Alchemy Tried in the Fire: Starkey, Boyle and the Fate of Helmontian Chymistry

Reviewed by: James O'Connor 1
William R Newman, Lawrence M Principe 344 pp Price US$40 ISBN 0-226-57711-2 (hb) Chicago: University of Chicago Press, 2002.
PMCID: PMC539611

The very word alchemy has since the seventeenth century conjured images of prescientific occultism and the vain pursuit of metallurgic transmutation. In contrast, chemistry is regarded as a modern science, based on measurement, laboratory experiment and rationality, which emerged during the age of reason. In Alchemy Tried in the Fire Newman and Principe challenge the notion that the distinction between the two was so sharp by considering the interplay between the careers of the celebrated American 'alchemist' George Starkey and the physicist, chemist and natural philosopher Robert Boyle. Both authors have written extensively on the chemistry of Boyle and more recently on his less well-known contemporary, Starkey. This book represents a culmination of much of their research by focusing on Starkey, his relationship with Boyle and their laboratory work during the 1650s. A second volume of Starkey's laboratory notebooks and correspondence with Boyle is to follow.

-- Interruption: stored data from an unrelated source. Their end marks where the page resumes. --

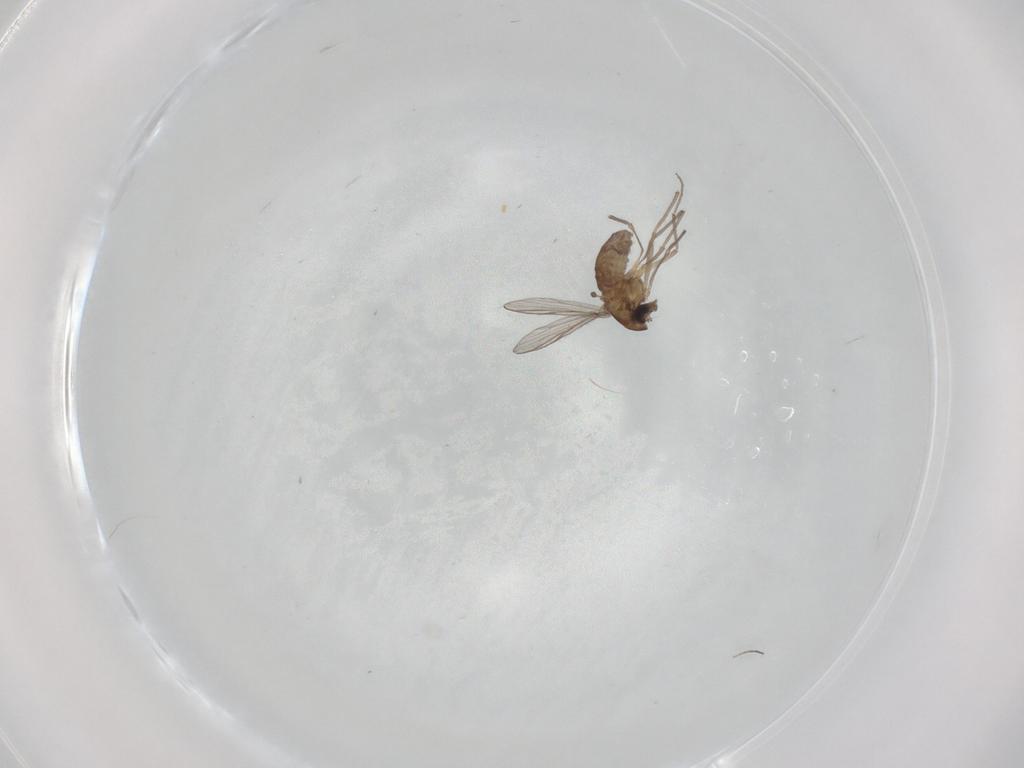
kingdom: Animalia
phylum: Arthropoda
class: Insecta
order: Diptera
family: Chironomidae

The relationship between Starkey and Boyle and their respective disciplines is central to the book. Of particular interest is the way in which Boyle represented Starkey as old-fashioned and held chemistry as a philosophical tool quite separate from its alchemical roots. In addition in his later work, Boyle claimed as his own much of the scientific development from collaborative projects with Starkey.

Starkey came from America to England in 1650. Like other notable men of the time such as Richard Lower and Thomas Willis, he worked in the Commonwealth as both physician and chemist. Starkey had regular contact with Boyle between 1650 and 1654, and continued to influence him thereafter. From 1651 to 1658 he kept three detailed notebooks and five partial transcripts detailing a broad range of laboratory projects which, along with his personal correspondence, form the basis of the authors' argument. The book demonstrates clearly how Boyle's chemistry changed from occasional references in otherwise theological treatises to a much more experimental practice, following his contact with Starkey. Indeed, Newman and Principe argue that Starkey appears to have tutored Boyle, and demonstrate how some of Boyle's early work mirrors previous projects and conclusions found in Starkey's notebooks.

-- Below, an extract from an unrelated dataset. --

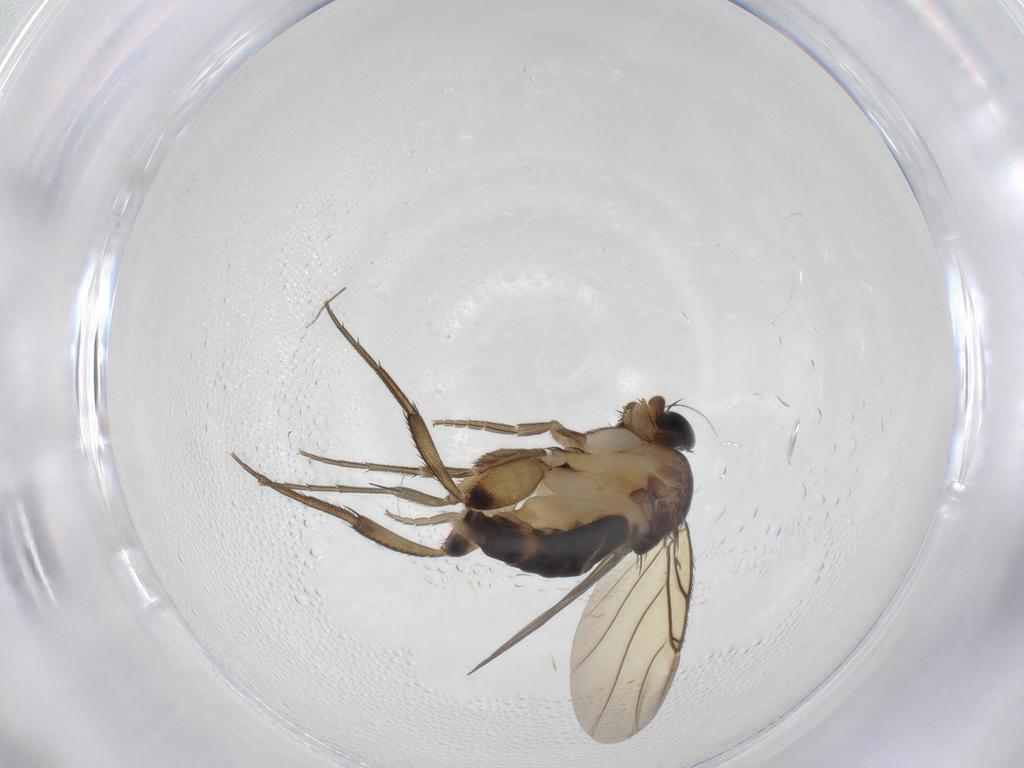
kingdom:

The book cites the contribution of medieval alchemists such as Paracelsus and Jan van Helmont in the development of chemistry, providing evidence that the alchemy of Starkey followed a long tradition of measurement, description and experiment. This point, often forgotten in subsequent popular accounts, is of interest but forms an unnecessarily long section in the first part. In contrast, there is a lack of biographical detail on Starkey before his work in England, and the unfamiliar reader is left unsure of why Starkey emigrated and to what extent he represented scientific practice in America.

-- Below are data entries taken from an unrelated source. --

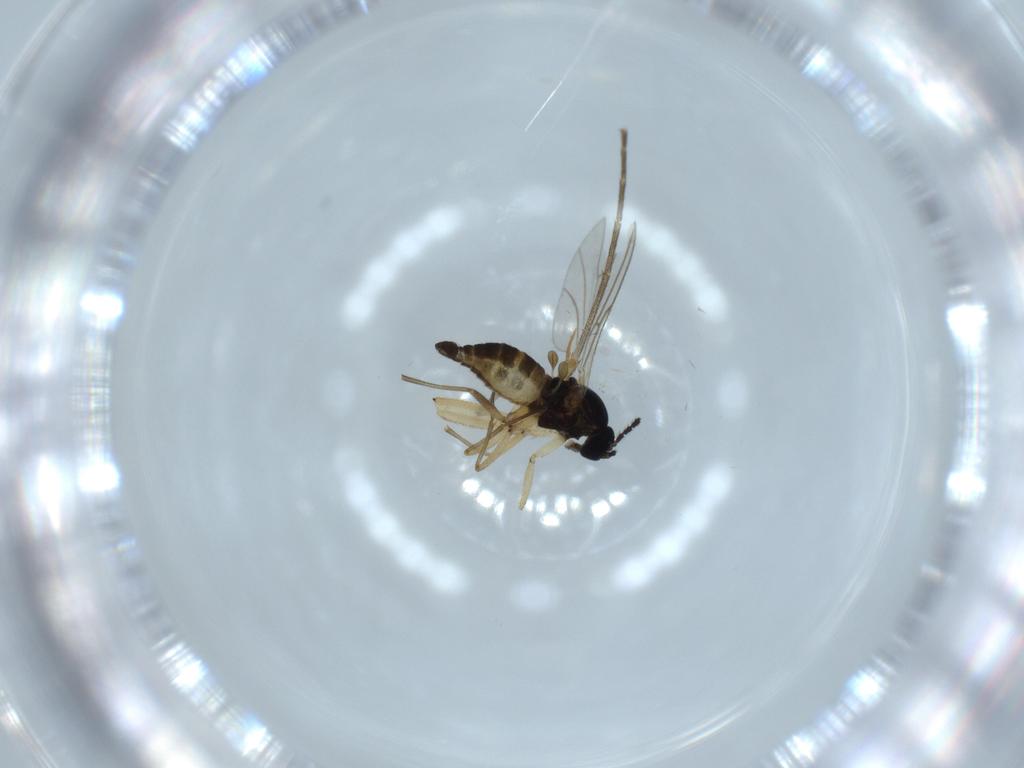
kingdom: Animalia
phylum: Arthropoda
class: Insecta
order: Diptera
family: Sciaridae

The analysis of Starkey's notebooks reveals a synthesis of the scholastic methodology learnt at Harvard and the experimental philosophy of the laboratory. Newman and Principe provide an elegant account of how Starkey complemented theory and practice, building on the tradition of van Helmont while working on projects of his own. This section of the book particularly reveals the detail and logic employed by Starkey as a unique example of laboratory practice in the alchemy of this period. Although the amount of detail can at times be heavy for the nonspecialist, the authors provide compelling evidence for their case and succeed in presenting a balanced and informative evaluation of alchemy and its basis in the science of the midseventeenth century.